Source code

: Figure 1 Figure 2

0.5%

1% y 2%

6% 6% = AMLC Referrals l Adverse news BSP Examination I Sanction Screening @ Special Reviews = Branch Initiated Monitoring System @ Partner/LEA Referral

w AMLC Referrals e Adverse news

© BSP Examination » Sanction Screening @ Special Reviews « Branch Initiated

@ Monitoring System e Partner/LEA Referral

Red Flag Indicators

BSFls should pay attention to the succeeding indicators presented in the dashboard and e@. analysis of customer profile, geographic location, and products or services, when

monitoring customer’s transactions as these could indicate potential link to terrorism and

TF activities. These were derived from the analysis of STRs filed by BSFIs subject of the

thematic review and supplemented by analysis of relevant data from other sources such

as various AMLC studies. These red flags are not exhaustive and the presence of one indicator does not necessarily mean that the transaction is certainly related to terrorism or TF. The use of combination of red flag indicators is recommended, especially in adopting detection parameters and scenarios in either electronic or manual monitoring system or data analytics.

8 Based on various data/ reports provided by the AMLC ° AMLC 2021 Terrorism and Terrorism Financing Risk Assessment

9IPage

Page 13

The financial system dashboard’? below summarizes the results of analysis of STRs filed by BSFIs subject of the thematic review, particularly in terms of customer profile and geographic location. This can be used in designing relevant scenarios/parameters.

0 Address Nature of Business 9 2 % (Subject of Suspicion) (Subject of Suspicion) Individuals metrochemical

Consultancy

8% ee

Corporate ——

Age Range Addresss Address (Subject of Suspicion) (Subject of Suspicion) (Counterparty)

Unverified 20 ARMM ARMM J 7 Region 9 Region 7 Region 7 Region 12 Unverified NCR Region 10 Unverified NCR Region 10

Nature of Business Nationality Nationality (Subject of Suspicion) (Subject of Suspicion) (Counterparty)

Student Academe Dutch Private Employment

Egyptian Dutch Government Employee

____________

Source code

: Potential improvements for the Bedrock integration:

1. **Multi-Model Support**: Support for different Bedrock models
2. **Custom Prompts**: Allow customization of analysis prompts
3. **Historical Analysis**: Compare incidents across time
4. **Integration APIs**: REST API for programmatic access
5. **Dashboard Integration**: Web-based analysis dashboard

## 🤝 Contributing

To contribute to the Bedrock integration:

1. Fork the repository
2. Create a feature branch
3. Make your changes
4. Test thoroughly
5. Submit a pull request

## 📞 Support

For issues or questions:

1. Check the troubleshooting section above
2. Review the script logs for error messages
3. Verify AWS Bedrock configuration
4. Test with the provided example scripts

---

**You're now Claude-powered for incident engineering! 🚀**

____________

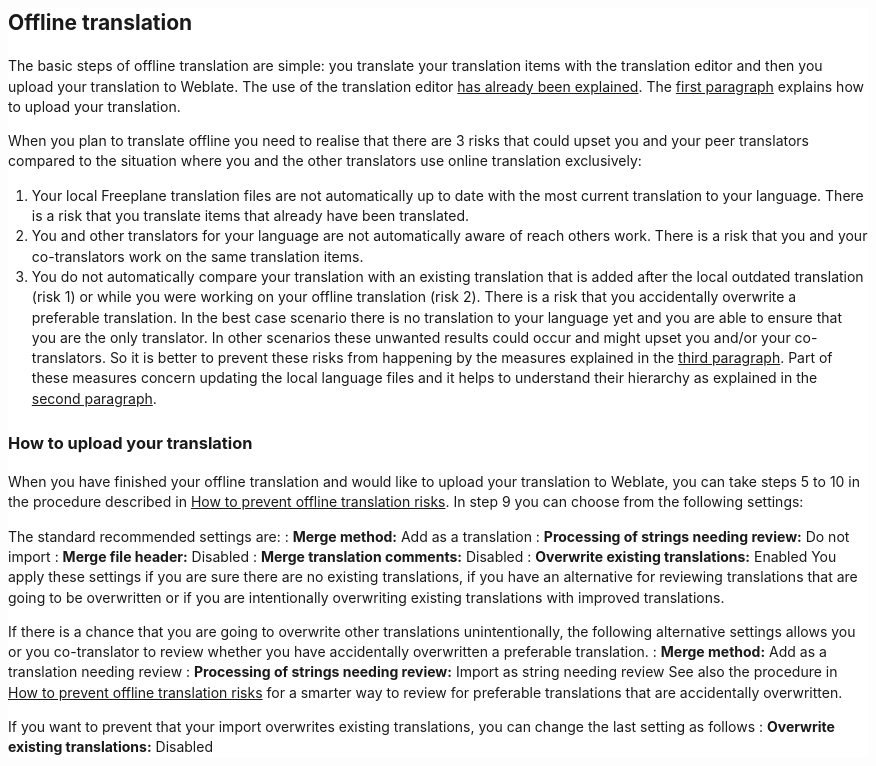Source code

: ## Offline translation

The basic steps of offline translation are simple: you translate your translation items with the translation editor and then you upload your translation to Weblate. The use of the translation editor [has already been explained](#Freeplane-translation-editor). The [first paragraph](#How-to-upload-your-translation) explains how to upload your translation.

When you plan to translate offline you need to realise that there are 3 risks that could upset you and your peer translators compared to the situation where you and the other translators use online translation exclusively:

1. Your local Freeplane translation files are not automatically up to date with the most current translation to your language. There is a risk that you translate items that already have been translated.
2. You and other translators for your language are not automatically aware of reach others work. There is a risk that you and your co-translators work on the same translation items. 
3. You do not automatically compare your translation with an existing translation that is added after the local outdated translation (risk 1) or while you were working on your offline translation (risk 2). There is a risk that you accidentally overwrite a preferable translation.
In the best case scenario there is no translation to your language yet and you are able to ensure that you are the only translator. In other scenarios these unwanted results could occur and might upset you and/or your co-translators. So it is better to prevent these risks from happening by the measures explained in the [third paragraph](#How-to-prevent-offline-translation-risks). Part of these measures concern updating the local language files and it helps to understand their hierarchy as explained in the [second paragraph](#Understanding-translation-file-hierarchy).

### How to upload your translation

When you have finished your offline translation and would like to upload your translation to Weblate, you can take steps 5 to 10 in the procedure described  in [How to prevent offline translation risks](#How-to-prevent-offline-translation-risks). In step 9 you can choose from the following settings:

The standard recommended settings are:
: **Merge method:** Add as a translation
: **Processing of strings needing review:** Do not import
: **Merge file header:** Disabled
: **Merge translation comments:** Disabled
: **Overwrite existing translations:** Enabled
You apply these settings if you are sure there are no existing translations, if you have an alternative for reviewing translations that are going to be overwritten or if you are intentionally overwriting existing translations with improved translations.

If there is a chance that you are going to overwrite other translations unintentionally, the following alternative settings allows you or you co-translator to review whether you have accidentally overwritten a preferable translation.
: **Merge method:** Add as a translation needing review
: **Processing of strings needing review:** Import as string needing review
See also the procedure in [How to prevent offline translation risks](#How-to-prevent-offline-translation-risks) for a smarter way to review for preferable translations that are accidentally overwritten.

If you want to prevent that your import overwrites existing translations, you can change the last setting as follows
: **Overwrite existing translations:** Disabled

____________

Exercise goal >> Rewrite everything from the line containing "The standard recommended" down to the line containing "existing translations:** Enabled", substituting "Off" for "Disabled" and keeping everything else unchanged.

Answer area >>
The standard recommended settings are:
: **Merge method:** Add as a translation
: **Processing of strings needing review:** Do not import
: **Merge file header:** Off
: **Merge translation comments:** Off
: **Overwrite existing translations:** Enabled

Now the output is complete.